From Mill Creek Elementary to Hickman High School, the death of Officer Molly Bowden has inspired an outpouring of support from students and faculty throughout Columbia.
Handmade cards from elementary classes, banners with student messages of appreciation for the police and weeklong fund-raisers for the Officer Down Fund are some of the contributions that have grown from some of the community’s youngest members.
Students at Midway Heights Elementary, where Bowden attended fifth and sixth grade, have created cards and letters for the Bowden family since the Jan. 10 shooting. Many feel a close connection to Bowden’s parents, David and Beverly Thomas, who are residents of the Midway Heights neighborhood.
Principal Linda Klopfenstein, who is also a neighbor of the family, said many of her students plan to attend the funeral Tuesday. The school’s student council is interested in creating an outdoor memorial for their fallen graduate.
JoNetta Weaver, principal of Shepard Boulevard Elementary, said the tragedy demonstrates why the community should value its law enforcement officers as heroes.
“Sometimes we’ve lost that sense of respect for those people that are putting themselves in front of us,” Weaver said. “That is the message I wanted to teach our children as a result of awareness of Molly. I hope the city of Columbia has a deeper appreciation for what police officers do every day and that they just don’t forget.”
Rather than initially responding with cards, flowers and other signs of care, some elementary school teachers are first having conversations in the classrooms and encouraging parents to discuss how to deal with tragic situations at home.
Teachers at Rock Bridge Elementary are taking cues from their students by monitoring their reactions and responding with conversations while also having a counselor on hand, said Mary Korth-Lloyd, the school’s principal.
At Shepard, Weaver sent out a “Call to Action” to all parents giving them the responsibility to talk to their children about possible community contributions.
In addition to grieving for Bowden, schools are also focusing on making their own student resource officers, drug prevention officers and police representatives a strong part of students’ everyday lives.
At Oakland Junior High, many students have sent sympathy cards to their resource officer, Linda Fincham, and bought tickets for Saturday’s benefit barbecue for the Officer Down Fund.
Mill Creek Elementary is also collecting money from its students and parents to donate to the Officer Down Fund in the name of their Drug Abuse Resistance Education officer, Melvin Buckner.
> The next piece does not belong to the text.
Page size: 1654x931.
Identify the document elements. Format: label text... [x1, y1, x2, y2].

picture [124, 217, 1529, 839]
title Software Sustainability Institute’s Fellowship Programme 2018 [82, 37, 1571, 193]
Mill Creek fifth-graders will also make posters to put on display at The Scoop ice cream parlor to serve as community reminders to donate.
Students and teachers at Lange Middle School felt the death of Bowden on a more personal level — Bowden’s husband, Corey, is the school’s new student resource officer.
Principal Tom Schlimpert wants his students to understand that as members of a larger community, they have a moral obligation to support police officers.
“I think a tragedy like this has a sobering effect on the community,” he said. “We live in a pristine world and a wonderful community. Individuals who have personal issues take a piece from all of us. It makes us sit back and look around us, and to support those individuals.”